Oct. 2, 2019
Life is a juggling act for Olympic medal winner Colleen Sostorics
In the year leading up to the 2010 Olympics, UCalgary alumna Colleen Sostorics and Canada women’s ice hockey teammate Tessa Bonhomme worked on a pairs juggling routine. They practiced it diligently to kill time before their off-ice warm-up.
The Canadian team won the gold medal in the finals game against the U.S. team, one of three Olympic medals that Sostorics, BA Economics‘04, would earn during her successful career as a hockey player.
Sostorics couldn’t have known that nine years later, she’d be putting her pre-game skills to work in a completely different way.
- Photo above: Colleen Sostorics, right, and teammate Gina Kingsbury celebrate following Team Canada's 2-0 victory in the women's gold medal hockey game between Canada and the U.S. at the Vancouver 2010 Winter Olympics. Photo courtesy Team Canada
Nowadays, she’s trying to balance her busy life as a mom, sports coach, mentor and honoured member of the Saskatchewan Sports Hall of Fame’s latest round of inductees. The formal induction ceremony was held on Sept. 28 in Regina.
“My life now is the juggling act of most parents, organizing our kids’ school and extra-curricular activities as well as pursuing our own goals,” says Sostorics, who lives in Regina. In addition to her decade as a national team hockey player, she is a three-time world champion.
Sostorics is excited to be involved in the coaching programs in Saskatchewan from grassroots (including her kids’ teams) up to U18 Team Saskatchewan, as well as training to mentor and develop other coaches.
Blazing the trail as a girl on hockey teams
“When I was very young, my goal was to play in the NHL,” says Sostorics, who grew up in the small rural community of Kennedy. “I’d tell anyone who’d listen that I was going to be the first girl to play in the NHL, that I would play on the Calgary Flames and would be a linemate of Al McInnis.”
Later, she discovered women’s hockey at the Canada Games and had a new goal — to play on Team Saskatchewan in 1995. She went on to compete with the team at the 1995 Canada Games, as well as the 1997 Canadian Under-18 Championship, before moving to Alberta to attend UCalgary and play for the Dinos.
Sostorics played on boys’ hockey teams until the age of 17, as an early trailblazer who was in the first wave of girls showing that they could compete with anyone on the hockey rink — even though she really didn’t think too much about the gender difference.
“I had a unique and special experience being from a small town,” says Sostorics, who grew up with a strong sense of community. “It was just understood there were girls on the team, and we were treated as simply hockey players.
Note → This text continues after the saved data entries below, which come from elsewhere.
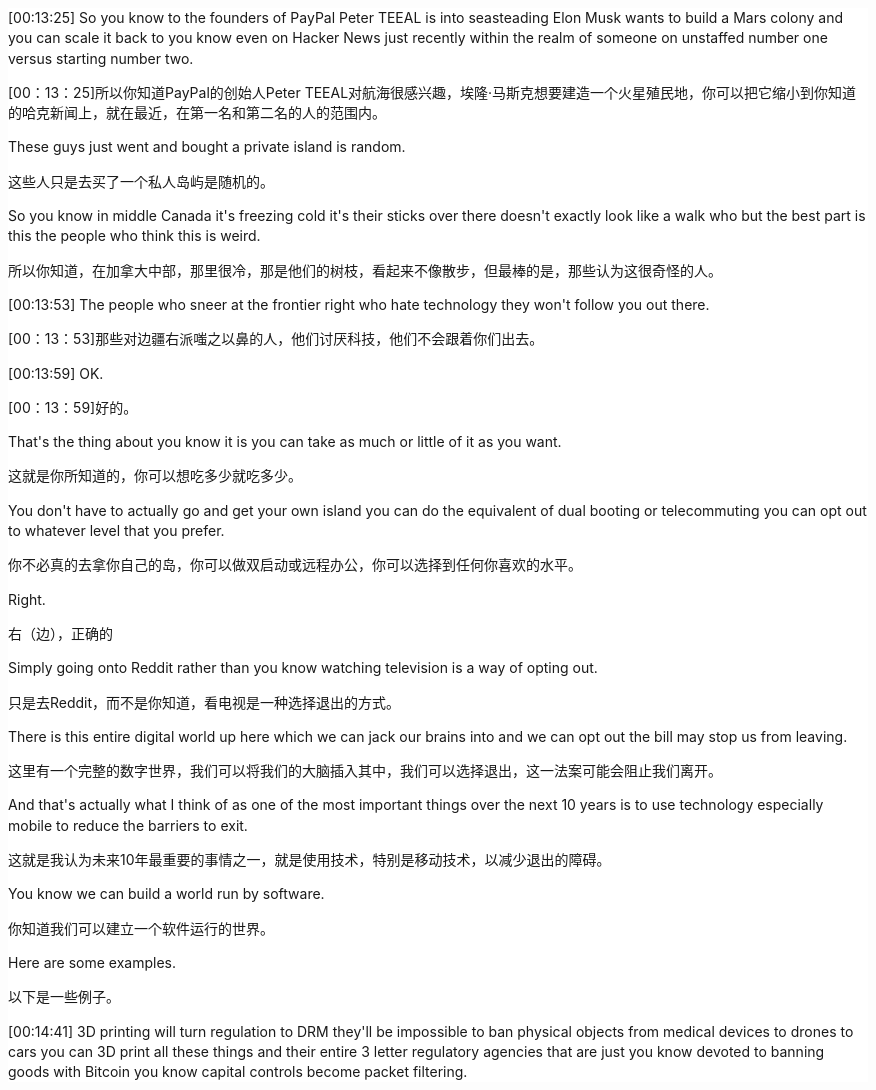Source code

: \[00:13:25\] So you know to the founders of PayPal Peter TEEAL is into seasteading Elon Musk wants to build a Mars colony and you can scale it back to you know even on Hacker News just recently within the realm of someone on unstaffed number one versus starting number two.

[00：13：25]所以你知道PayPal的创始人Peter TEEAL对航海很感兴趣，埃隆·马斯克想要建造一个火星殖民地，你可以把它缩小到你知道的哈克新闻上，就在最近，在第一名和第二名的人的范围内。

These guys just went and bought a private island is random.

这些人只是去买了一个私人岛屿是随机的。

So you know in middle Canada it\'s freezing cold it\'s their sticks over there doesn\'t exactly look like a walk who but the best part is this the people who think this is weird.

所以你知道，在加拿大中部，那里很冷，那是他们的树枝，看起来不像散步，但最棒的是，那些认为这很奇怪的人。

 \[00:13:53\] The people who sneer at the frontier right who hate technology they won\'t follow you out there.

[00：13：53]那些对边疆右派嗤之以鼻的人，他们讨厌科技，他们不会跟着你们出去。

 \[00:13:59\] OK.

[00：13：59]好的。

That\'s the thing about you know it is you can take as much or little of it as you want.

这就是你所知道的，你可以想吃多少就吃多少。

You don\'t have to actually go and get your own island you can do the equivalent of dual booting or telecommuting you can opt out to whatever level that you prefer.

你不必真的去拿你自己的岛，你可以做双启动或远程办公，你可以选择到任何你喜欢的水平。

Right.

右（边），正确的

Simply going onto Reddit rather than you know watching television is a way of opting out.

只是去Reddit，而不是你知道，看电视是一种选择退出的方式。

There is this entire digital world up here which we can jack our brains into and we can opt out the bill may stop us from leaving.

这里有一个完整的数字世界，我们可以将我们的大脑插入其中，我们可以选择退出，这一法案可能会阻止我们离开。

And that\'s actually what I think of as one of the most important things over the next 10 years is to use technology especially mobile to reduce the barriers to exit.

这就是我认为未来10年最重要的事情之一，就是使用技术，特别是移动技术，以减少退出的障碍。

You know we can build a world run by software.

你知道我们可以建立一个软件运行的世界。

Here are some examples.

以下是一些例子。

 \[00:14:41\] 3D printing will turn regulation to DRM they\'ll be impossible to ban physical objects from medical devices to drones to cars you can 3D print all these things and their entire 3 letter regulatory agencies that are just you know devoted to banning goods with Bitcoin you know capital controls become packet filtering.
We were certainly accepted in Kennedy.”
Time at UCalgary a career milestone
The importance for her of setting goals within a cohesive community became a benefit when she attended UCalgary.
“My time at UCalgary saw the beginning of my career with the national team and it was a time of great personal growth,” she says. “Moving to Calgary and pursuing my academic and sport goals was a huge change, coming from a small community. Being a student athlete challenged me and taught me about time management, commitment, excellence and goal setting.”
These days, the phrase she uses most with her kids (Luke, 7, and Grace, 4) is “practice makes improvement.” Despite all the awards and accolades she garnered as a hockey player, she considers her kids to be her greatest achievement. And just as she relied on community as a child to help her achieve her dreams, she wants to help others do so.
Former teammate Brandy West-McMaster, now a University of Regina Faculty of Kinesiology and Health Studies instructor, says that Sostorics is a role model for all Saskatchewan athletes and especially young hockey players.
“Combining the support and resources around her with an incredible work ethic and will to win, Colleen has made both Kennedy and Saskatchewan proud to be a part of her journey,” she says.
Sostorics has become more involved in coaching and coach mentorship in Saskatchewan and looks forward to the opportunity to give back to the sport that has given her so much.
“It’s cliché, but my advice to girls or women who are entering competitive arenas, whether it is sports or business or academics, is to simply never give up,” she says.